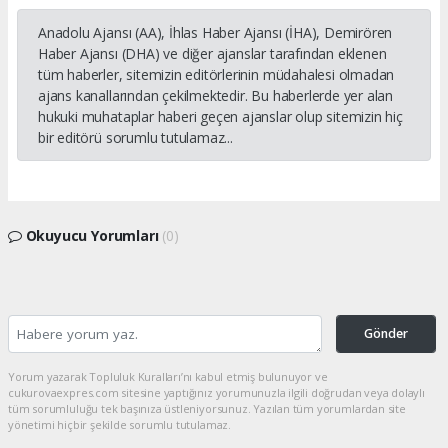
Anadolu Ajansı (AA), İhlas Haber Ajansı (İHA), Demirören
Haber Ajansı (DHA) ve diğer ajanslar tarafından eklenen
tüm haberler, sitemizin editörlerinin müdahalesi olmadan
ajans kanallarından çekilmektedir. Bu haberlerde yer alan
hukuki muhataplar haberi geçen ajanslar olup sitemizin hiç
bir editörü sorumlu tutulamaz...
Okuyucu Yorumları
(0)
Gönder
Yorum yazarak Topluluk Kuralları’nı kabul etmiş bulunuyor ve
cukurovaexpres.com sitesine yaptığınız yorumunuzla ilgili doğrudan veya dolaylı
tüm sorumluluğu tek başınıza üstleniyorsunuz. Yazılan tüm yorumlardan site
yönetimi hiçbir şekilde sorumlu tutulamaz.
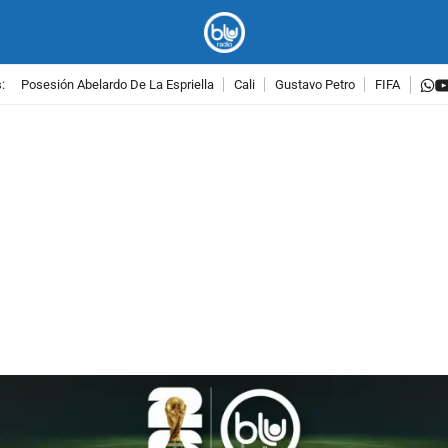
w
:
Posesión Abelardo De La Espriella
Cali
Gustavo Petro
FIFA
PUBLICIDAD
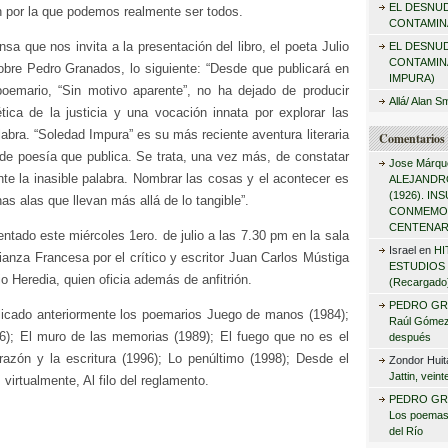
EL DESNU
r
n por la que podemos realmente ser todos.
CONTAMINA
:
nsa que nos invita a la presentación del libro, el poeta Julio
EL DESNU
CONTAMIN
obre Pedro Granados, lo siguiente: “Desde que publicará en
IMPURA)
oemario, “Sin motivo aparente”, no ha dejado de producir
Allá/ Alan S
tica de la justicia y una vocación innata por explorar las
labra. “Soledad Impura” es su más reciente aventura literaria
Comentarios 
 de poesía que publica. Se trata, una vez más, de constatar
Jose Márqu
nte la inasible palabra. Nombrar las cosas y el acontecer es
ALEJANDRO
(1926). I
as alas que llevan más allá de lo tangible”.
CONMEMO
CENTENAR
sentado este miércoles 1ero. de julio a las 7.30 pm en la sala
Israel
en
HI
ianza Francesa por el crítico y escritor Juan Carlos Mústiga
ESTUDIOS 
io Heredia, quien oficia además de anfitrión.
(Recargado
PEDRO GR
icado anteriormente los poemarios Juego de manos (1984);
Raúl Gómez 
6); El muro de las memorias (1989); El fuego que no es el
después
orazón y la escritura (1996); Lo penúltimo (1998); Desde el
Zondor Huit
Jattin, vein
 virtualmente, Al filo del reglamento.
PEDRO GR
Los poemas
del Río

##########

_DIRECTIONS_
For the listing above, identify each line bearing "Desde".

_SOLUTION FOR THIS TASK_
obre Pedro Granados, lo siguiente: “Desde que publicará en
orazón y la escritura (1996); Lo penúltimo (1998); Desde el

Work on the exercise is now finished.